In [None]:
#| default_exp core.criteria

In [None]:
#| export
from __future__ import annotations
import torch
import torch.nn as nn
import torch.nn.functional as F
from fastcore.basics import *
from fastcore.imports import *
from fasterai.core.granularity import *
from typing import Callable, Optional, Union
from enum import Enum, auto

The criteria implemented come from [this paper](https://arxiv.org/pdf/1905.01067.pdf).

In [None]:
#| include: false
import matplotlib.pyplot as plt
import numpy as np
from fastai.vision.all import *

import seaborn as sns

sns.set(context='poster', style='white',
        font='sans-serif', font_scale=1, color_codes=True, rc=None)

import warnings
warnings.filterwarnings('ignore')

In [None]:
#| include: false
limit = np.linspace(-1, 1, 100)

def demo_model(criteria, sparsity=50):
    model = models.resnet18(pretrained=True)

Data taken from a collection
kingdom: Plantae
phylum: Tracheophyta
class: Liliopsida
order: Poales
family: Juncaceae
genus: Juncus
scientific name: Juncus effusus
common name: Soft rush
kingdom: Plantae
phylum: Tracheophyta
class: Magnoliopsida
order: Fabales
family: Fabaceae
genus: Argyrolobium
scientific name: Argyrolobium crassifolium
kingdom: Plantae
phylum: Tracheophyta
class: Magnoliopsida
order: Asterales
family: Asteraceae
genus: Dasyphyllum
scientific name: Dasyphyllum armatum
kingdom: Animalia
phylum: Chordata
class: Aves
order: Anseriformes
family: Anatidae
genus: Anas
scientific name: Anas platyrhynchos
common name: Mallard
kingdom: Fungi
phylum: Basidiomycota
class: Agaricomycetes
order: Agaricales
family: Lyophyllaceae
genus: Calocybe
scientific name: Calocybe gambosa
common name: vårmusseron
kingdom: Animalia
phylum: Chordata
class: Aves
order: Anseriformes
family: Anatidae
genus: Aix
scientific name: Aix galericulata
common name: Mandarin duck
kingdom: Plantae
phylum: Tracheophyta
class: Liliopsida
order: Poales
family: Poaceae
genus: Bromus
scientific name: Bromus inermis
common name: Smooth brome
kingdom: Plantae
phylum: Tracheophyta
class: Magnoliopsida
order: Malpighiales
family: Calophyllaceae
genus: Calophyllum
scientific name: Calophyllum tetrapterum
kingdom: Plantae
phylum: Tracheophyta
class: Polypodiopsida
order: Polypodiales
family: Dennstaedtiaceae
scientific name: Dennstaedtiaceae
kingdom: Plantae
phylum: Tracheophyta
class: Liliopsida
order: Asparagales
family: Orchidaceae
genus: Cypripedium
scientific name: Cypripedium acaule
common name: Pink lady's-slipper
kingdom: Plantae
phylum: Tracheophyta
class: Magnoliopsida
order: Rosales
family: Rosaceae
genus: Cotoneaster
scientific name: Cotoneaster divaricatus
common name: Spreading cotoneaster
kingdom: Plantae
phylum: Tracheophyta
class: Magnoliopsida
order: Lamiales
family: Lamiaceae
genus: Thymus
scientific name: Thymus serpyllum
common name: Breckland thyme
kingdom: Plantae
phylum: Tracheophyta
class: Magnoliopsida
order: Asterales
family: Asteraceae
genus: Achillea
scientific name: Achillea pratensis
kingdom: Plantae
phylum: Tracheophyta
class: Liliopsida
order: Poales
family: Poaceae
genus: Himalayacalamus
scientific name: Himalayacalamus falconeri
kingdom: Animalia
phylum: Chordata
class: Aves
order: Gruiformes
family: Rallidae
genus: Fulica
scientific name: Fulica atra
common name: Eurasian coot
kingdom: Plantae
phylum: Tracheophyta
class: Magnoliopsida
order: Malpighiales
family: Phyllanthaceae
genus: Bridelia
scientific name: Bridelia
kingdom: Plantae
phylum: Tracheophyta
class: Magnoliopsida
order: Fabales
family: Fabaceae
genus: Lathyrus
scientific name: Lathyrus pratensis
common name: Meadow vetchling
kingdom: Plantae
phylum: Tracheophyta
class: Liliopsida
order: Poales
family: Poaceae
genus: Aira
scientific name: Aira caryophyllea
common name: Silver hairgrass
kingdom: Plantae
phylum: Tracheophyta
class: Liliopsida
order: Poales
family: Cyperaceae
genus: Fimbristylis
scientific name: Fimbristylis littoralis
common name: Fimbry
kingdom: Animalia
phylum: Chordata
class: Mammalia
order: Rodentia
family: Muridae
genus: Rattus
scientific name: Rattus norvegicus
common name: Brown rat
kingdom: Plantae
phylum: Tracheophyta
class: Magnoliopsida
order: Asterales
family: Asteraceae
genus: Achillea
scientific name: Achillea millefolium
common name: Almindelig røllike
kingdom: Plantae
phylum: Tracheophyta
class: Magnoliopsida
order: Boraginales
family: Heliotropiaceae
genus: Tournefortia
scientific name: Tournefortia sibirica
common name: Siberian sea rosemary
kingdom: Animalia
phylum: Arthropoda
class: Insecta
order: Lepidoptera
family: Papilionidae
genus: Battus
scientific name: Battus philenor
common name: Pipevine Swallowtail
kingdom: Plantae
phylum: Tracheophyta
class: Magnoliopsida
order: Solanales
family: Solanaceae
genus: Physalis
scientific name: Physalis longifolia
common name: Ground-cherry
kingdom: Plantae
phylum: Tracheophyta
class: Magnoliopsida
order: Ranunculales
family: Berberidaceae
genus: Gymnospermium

▶ EXERCISE: According to the criteria notebook, where do the criteria it implements come from? Answer in one to three sentences.

▶ RESPONSE TO THE EXERCISE: The notebook says its criteria come from a paper, which it links at https://arxiv.org/pdf/1905.01067.pdf.